**TASK GOAL:** Copy each line of the records that holds the string "ZenHub".

**DATA EXTRACTS:**
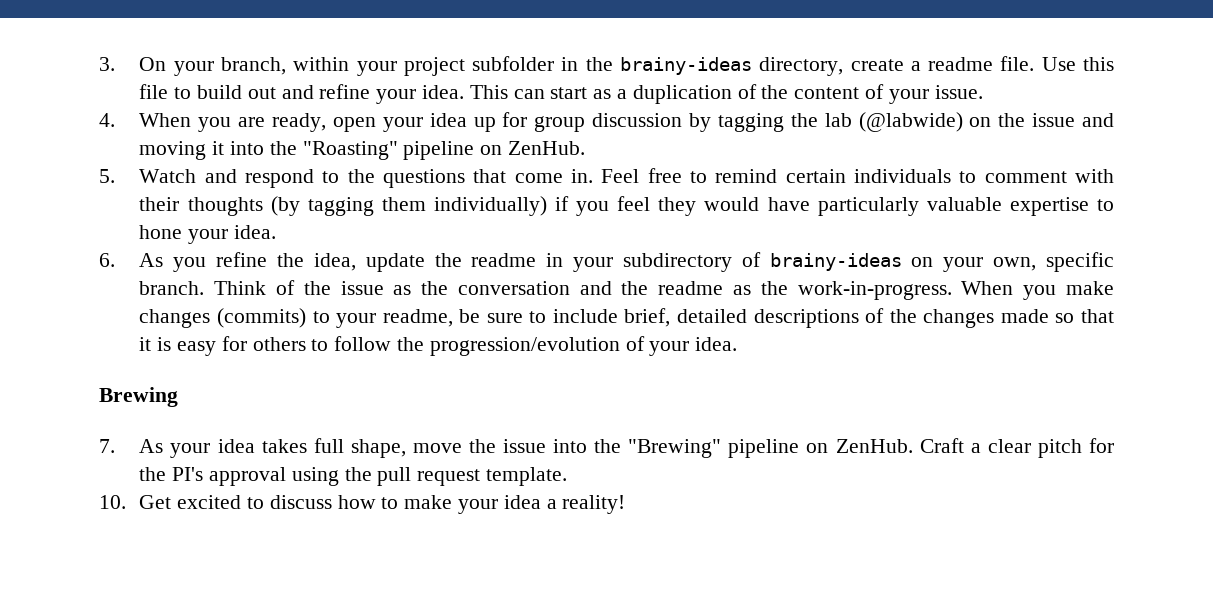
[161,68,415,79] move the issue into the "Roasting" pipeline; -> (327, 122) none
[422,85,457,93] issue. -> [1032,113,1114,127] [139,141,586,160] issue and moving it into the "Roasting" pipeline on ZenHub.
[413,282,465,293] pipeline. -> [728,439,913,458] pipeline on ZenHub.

--

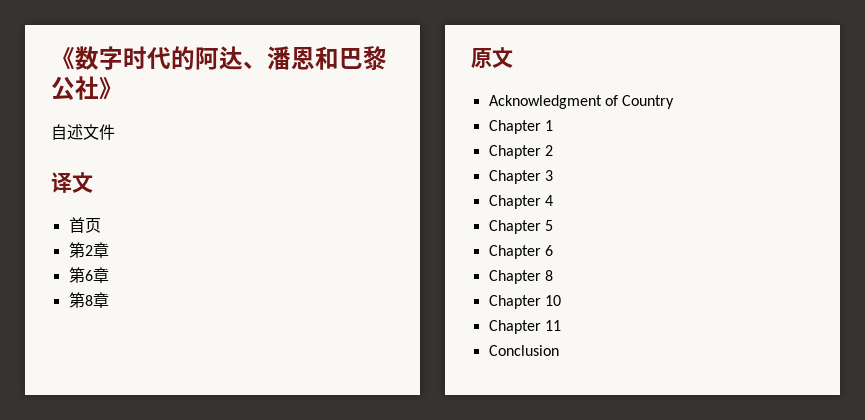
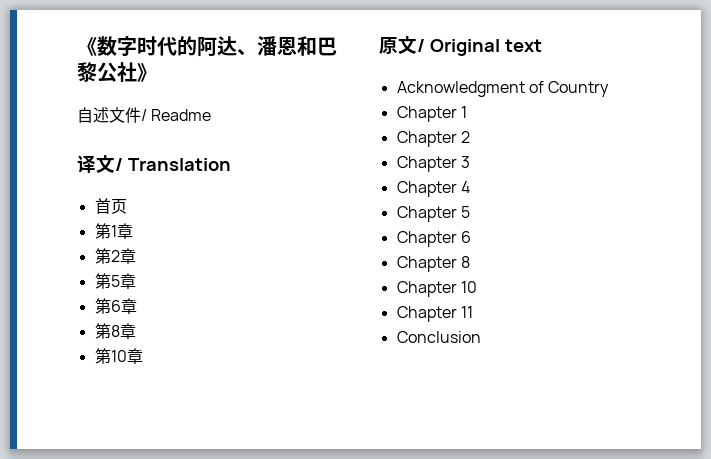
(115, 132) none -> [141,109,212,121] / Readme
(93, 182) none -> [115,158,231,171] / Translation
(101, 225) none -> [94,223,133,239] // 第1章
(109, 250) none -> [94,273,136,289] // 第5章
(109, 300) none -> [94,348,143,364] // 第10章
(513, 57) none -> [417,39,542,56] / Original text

**EXPECTED ANSWER:**
[422,85,457,93] issue. -> [1032,113,1114,127] [139,141,586,160] issue and moving it into the "Roasting" pipeline on ZenHub.
[413,282,465,293] pipeline. -> [728,439,913,458] pipeline on ZenHub.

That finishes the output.